John Lindquist: [0:00] The more advanced queries have to deal with joining two sets of data together. Let's clear out some of this. Just get five of them for now. Look at the IDs and names, and just check that's working.

[0:12] You'll see that these Pokemon have a property called next.evolution on them. If I run this and we check out the next.evolution, you'll see it's an array with a num and a name. If we check each of these, you'll see that each Pokemon also has a num on them. This is num 001, this is num 002. This 002 is one of the evolutions of 001. You can see it listed in the next evolution.

[0:45] It'd be really cool if in each Pokemon, we could also grab the data for their evolutions. Not just the name, but also the height, or any other data we want. What we can do here is, let's create this property called evolutions. On this property, we're essentially going to go back to the root scope and search through all of them. If I were to run this right now, it would just drop an array of every object, every 151 Pokemon.

[1:13] I'm going to run it just like this so you can see it. You can see that on each of these, it has evolutions and it has the one through six IDs, with all the Pokemon we've seen before. We've taken all the data at the root and just dropped it into this evolutions property.

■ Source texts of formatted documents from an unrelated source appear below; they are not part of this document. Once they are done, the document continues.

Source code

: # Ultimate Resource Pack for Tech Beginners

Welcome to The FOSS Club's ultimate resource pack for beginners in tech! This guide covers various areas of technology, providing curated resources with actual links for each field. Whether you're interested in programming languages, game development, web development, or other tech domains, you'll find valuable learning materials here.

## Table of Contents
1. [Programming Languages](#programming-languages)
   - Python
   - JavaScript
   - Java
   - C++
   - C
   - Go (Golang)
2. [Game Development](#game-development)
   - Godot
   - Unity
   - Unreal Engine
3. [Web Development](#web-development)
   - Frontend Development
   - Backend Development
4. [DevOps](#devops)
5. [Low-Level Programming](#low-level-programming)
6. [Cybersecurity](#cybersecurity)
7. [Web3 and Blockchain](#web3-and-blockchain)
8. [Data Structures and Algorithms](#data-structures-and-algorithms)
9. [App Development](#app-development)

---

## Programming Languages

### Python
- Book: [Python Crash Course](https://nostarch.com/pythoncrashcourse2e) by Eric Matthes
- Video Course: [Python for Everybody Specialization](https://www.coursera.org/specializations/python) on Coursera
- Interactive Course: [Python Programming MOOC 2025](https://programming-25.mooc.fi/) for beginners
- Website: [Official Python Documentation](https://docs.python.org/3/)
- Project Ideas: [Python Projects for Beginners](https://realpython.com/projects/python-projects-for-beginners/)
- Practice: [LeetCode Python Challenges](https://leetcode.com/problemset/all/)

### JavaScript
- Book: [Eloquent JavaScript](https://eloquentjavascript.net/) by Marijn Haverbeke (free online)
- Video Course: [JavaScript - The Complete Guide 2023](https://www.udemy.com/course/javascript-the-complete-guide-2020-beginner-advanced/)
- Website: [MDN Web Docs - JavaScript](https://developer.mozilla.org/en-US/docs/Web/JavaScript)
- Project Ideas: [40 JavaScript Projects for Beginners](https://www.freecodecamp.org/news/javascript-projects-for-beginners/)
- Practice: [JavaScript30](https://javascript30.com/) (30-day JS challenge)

[1:28] To do this, we're going to match up those nums, so match up the num from here, on this scope, to the num on the root scope. We'll start with the root scope and take the num from there. Again, we're on this scope, so this num refers to each num on each Pokemon in the root scope.

[1:47] We'll say, num IN, and we want to match up against the next.evolutions property we were just looking at. That one is in the parent scope of this, and the parent scope uses the caret. We say, lookup one scope for those next.evolutions. That's an array with nums on them.

[2:11] Let's run this real quick and see what we got back. On our Bulbasaur, we got evolutions of...The first object is this Ivysaur, and the second object is this Venusaur. The reason they matched up is because we looped through the root scope, looking for nums that existed in the scope of this Pokemon, on the next.evolutions, and those all have nums in them.

[2:40] Let's format this a little bit just so you can see more of what's going on. We don't have to limit this since we're already limiting up here.

[2:50] We can work with our data again where we can get things like height on the main Pokemon, and then when we check the evolutions, we can get their name and height as well. I'll run this and you can see we have the Bulbasaur. It has some evolutions with a name of Ivysaur, and the new height, the name of Venusaur, the new height. That continues on down in each of these matches.

[3:14] The Ivysaur only has one evolution up to Venusaur. The Charmander has two evolutions. The Charizard has no evolutions, because using that same in keyword and using a lookup to the parent scope, we can join based on keys. If it helps make more sense, we can actually just take this query, remove everything, paste this query in here and that's just our filter.

[3:40] We could run this and get the name and height of every Pokemon. It's just that the filter we're using is checking all of the nums against a next evolution in the parent scope up above this, which doesn't exist right now.

[3:54] This wouldn't work, but if we take this and we drop it back into this query, where now our parent scope is this Pokemon and we're checking these evolutions, now this query or subquery works just fine. It joins our data together in exactly the way that we want.